Simultaneously, active fracture stimulation fleets were half the number in November than they were in January 2019.
Some reduction in rig count, noticeably by Continental, reflected increased performance efficiencies in full field development.
Despite previous projections among sell-side energy analysts that the Mississippian play in the Anadarko Basin hosted economic breakevens below $50, rig count direction and fracture stimulation activity suggest otherwise. Indeed, one projection among presenters was that the industry needed $65 oil for sustainable free cash flow.

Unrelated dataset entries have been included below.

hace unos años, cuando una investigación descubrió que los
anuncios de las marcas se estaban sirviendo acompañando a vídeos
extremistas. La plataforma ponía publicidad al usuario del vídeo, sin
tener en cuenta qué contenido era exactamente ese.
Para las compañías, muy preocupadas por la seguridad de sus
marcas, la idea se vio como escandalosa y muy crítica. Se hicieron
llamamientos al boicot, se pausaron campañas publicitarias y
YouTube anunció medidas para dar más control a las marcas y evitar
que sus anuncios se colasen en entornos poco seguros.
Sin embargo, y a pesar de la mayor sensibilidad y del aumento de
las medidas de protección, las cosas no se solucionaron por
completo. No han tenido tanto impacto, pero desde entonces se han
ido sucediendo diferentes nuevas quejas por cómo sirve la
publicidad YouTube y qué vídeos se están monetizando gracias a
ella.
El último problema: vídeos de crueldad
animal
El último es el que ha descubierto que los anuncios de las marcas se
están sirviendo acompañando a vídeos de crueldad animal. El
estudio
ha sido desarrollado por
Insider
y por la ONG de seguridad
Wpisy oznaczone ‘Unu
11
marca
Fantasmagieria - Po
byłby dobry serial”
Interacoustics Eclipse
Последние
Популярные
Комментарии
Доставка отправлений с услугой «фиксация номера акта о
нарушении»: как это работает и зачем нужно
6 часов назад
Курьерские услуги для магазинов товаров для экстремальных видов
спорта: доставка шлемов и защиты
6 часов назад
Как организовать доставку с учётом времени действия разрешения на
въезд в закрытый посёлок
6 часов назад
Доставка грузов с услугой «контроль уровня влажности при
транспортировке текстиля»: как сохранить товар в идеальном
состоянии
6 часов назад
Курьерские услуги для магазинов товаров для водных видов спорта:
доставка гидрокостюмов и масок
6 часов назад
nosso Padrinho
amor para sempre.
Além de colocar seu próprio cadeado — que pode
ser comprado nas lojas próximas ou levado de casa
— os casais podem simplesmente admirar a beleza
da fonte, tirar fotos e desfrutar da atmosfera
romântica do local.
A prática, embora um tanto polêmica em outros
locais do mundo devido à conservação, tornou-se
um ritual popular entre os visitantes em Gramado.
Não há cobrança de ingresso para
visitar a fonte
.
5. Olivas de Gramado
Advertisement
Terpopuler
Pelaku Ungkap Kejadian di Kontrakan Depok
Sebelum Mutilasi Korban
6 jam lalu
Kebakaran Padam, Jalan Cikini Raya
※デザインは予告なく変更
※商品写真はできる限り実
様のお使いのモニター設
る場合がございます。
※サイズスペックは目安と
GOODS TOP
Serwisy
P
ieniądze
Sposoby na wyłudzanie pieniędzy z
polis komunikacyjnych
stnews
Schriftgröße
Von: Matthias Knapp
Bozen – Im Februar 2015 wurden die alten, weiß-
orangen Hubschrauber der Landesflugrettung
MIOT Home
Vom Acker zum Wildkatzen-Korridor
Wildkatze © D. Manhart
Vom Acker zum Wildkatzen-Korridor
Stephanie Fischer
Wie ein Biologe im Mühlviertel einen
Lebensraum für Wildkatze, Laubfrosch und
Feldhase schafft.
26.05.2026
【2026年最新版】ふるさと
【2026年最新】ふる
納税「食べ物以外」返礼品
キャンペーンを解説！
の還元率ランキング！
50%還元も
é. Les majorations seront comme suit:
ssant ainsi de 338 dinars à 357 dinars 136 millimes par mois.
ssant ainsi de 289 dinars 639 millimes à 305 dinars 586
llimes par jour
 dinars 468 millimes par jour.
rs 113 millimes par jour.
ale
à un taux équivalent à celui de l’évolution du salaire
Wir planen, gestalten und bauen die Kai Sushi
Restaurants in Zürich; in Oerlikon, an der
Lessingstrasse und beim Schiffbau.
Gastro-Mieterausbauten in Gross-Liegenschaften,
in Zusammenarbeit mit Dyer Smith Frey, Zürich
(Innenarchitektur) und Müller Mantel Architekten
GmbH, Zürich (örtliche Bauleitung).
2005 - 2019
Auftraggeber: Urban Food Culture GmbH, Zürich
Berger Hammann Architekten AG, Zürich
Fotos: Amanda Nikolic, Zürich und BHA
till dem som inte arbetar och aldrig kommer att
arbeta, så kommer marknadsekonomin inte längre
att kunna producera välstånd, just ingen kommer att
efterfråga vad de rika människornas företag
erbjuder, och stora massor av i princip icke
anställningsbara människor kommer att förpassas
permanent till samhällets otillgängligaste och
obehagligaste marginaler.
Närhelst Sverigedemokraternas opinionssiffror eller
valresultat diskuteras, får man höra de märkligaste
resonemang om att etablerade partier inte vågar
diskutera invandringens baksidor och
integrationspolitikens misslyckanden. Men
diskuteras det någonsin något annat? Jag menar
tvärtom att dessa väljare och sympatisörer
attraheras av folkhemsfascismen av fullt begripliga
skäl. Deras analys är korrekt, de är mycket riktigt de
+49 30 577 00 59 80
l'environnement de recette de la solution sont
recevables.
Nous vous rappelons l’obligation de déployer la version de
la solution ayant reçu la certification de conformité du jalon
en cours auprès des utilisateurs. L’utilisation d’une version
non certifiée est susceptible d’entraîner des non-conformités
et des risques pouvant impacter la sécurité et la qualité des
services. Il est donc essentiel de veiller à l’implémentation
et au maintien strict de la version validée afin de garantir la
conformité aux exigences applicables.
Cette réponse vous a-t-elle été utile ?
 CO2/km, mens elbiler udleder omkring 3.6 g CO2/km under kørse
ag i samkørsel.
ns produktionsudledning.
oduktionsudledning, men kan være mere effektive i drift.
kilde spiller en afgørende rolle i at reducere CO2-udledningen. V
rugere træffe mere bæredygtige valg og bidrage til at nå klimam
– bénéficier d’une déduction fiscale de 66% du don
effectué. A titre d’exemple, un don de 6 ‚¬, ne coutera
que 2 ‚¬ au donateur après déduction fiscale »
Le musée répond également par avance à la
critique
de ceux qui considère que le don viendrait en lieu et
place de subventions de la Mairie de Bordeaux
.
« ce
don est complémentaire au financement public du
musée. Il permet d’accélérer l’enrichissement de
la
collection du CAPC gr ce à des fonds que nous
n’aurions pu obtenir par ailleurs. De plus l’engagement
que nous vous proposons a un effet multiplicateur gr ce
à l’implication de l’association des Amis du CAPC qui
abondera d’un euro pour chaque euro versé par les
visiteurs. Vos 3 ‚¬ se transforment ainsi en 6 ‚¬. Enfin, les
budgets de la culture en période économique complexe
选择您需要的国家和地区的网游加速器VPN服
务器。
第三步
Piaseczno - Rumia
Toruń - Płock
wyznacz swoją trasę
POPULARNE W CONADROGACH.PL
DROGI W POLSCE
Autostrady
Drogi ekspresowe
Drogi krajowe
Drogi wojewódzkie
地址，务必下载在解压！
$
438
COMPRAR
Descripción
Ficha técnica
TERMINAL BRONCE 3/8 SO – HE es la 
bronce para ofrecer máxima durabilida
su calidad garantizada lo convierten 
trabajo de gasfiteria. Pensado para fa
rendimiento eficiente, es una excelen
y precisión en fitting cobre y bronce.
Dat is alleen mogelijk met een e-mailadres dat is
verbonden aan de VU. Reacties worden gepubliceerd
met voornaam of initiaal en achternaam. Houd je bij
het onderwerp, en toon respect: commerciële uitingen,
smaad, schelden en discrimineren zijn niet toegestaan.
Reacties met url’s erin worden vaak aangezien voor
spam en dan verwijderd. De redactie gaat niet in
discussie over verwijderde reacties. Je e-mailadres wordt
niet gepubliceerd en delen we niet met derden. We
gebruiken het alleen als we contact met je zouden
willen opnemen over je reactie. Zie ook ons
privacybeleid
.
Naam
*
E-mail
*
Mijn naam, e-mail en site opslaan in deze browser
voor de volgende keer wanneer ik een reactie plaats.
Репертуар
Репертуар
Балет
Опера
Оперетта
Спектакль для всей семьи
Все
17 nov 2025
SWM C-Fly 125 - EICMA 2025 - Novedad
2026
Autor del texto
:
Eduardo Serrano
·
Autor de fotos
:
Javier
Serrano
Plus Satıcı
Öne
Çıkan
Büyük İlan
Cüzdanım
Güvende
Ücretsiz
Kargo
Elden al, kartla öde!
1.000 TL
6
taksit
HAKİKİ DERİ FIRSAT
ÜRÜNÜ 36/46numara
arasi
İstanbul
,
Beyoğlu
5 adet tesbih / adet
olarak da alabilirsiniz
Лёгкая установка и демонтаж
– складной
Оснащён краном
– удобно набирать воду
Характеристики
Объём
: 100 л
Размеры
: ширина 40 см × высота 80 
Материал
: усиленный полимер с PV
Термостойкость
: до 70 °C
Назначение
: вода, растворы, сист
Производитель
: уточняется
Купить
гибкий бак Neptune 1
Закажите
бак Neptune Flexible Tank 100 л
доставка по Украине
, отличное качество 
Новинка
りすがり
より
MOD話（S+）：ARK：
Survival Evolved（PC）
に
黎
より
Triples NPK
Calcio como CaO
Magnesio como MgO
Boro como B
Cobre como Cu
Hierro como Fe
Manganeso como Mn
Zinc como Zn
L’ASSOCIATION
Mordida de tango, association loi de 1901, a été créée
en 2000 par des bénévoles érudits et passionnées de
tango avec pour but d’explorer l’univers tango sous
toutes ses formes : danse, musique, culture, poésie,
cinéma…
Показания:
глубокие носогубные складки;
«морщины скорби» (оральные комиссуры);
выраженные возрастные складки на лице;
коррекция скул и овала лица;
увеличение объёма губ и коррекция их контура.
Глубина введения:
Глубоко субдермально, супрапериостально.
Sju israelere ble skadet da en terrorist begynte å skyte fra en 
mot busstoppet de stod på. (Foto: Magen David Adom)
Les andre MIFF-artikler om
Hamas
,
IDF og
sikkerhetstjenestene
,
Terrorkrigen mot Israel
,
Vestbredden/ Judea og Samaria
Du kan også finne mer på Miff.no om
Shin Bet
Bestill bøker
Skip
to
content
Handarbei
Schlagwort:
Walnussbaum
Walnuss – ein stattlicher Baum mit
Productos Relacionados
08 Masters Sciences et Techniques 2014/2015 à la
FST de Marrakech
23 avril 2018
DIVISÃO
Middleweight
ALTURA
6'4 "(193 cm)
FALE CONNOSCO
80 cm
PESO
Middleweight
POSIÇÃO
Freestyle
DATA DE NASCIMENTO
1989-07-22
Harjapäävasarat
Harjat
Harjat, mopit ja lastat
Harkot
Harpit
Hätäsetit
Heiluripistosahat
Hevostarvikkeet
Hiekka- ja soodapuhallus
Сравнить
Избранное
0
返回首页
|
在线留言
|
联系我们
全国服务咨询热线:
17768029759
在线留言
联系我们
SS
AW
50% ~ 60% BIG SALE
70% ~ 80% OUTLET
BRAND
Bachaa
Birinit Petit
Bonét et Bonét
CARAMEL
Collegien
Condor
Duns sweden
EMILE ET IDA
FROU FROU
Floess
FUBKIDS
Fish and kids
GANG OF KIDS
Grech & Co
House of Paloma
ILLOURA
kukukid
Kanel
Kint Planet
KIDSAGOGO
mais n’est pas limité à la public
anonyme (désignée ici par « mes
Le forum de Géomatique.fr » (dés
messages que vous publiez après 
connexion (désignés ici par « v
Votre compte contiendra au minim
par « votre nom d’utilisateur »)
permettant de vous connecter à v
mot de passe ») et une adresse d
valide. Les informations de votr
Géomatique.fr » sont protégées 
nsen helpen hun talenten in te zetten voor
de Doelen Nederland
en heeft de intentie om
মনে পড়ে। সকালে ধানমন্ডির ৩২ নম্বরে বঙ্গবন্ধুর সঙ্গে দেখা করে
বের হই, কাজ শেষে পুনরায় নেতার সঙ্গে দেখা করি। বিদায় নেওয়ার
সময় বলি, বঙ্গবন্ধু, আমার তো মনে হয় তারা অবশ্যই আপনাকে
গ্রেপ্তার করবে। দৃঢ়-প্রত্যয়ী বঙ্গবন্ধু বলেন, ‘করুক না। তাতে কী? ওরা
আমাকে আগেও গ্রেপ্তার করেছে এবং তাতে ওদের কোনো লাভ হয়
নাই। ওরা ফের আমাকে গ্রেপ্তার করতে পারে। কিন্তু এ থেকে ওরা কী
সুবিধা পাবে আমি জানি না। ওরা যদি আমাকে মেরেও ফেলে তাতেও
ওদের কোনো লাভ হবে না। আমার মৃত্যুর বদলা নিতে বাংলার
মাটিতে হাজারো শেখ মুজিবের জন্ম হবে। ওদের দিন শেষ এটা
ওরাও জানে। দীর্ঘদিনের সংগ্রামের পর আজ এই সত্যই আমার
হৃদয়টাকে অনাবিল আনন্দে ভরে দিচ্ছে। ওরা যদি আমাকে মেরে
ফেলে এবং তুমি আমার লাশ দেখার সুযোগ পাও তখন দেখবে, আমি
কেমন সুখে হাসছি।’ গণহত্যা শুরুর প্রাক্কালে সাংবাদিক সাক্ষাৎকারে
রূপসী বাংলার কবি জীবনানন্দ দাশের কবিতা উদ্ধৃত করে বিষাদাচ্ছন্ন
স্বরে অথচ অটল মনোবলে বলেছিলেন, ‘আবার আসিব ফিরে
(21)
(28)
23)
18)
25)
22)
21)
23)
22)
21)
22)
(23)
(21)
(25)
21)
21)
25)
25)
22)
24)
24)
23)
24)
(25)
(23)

A roundup of the usual suspects in regionwide underperformance included unexpected geological heterogeneity as the plays shrink into isolated sweet spots, overcapitalization in well intensity and highly aggressive well spacing which, according to presenters at DUG Midcontinent, saw a rising percentage of infill wells producing from 25% to 35% below adjacent primary wells.
But rig count has not gone to zero for the Midcontinent. An examination of responses from presenters who still had active field programs outlined coping strategies that may serve as the blueprint in the new era of mandatory sustainable free cash flow and deleveraged balance sheets. Solutions were outlined typically by smaller independents, both public and privately held. The recurring theme was that less is more when it comes to well design. It means, in part, that lateral lengths have maxed out. Stage spacing is actually widening after several years of decreasing, and proppant loading per lateral foot, a common metric in the production volume growth phase of tight formation development, was dropping for the first time in half a decade. It also means fewer wells per drilling spacing unit.
To frame the change, think about the arc of tight formation development over the last half decade. The goal was production volume growth at any cost, which translated into greater completion intensity to boost initial potential (IP). Well designs incorporated greater lateral length, a move to slickwater completions and the injection of more proppant. These designs generated rising IPs and rising aggregate flush oil production. Yet those same well designs by 2018 were producing a decline in new well productivity as the industry moved from primary wells to a greater percentage of infill wells.
What appears to be evolving, and what may be extensible to tight formation basins in a tough commodity price strip, is that independents now view properties as an asset class rather than a collection of individual high performance prospects. Rather than pursuing headline-generating individual well results, E&P companies are looking at a given area and investigating programs to generate net economic benefit from the acreage as a whole.
Think of it this way: E&P companies are going to quit drilling uneconomic wells and focus on positive asset class returns. In the new era where less is more, it may be possible to do so even in lower tier acreage.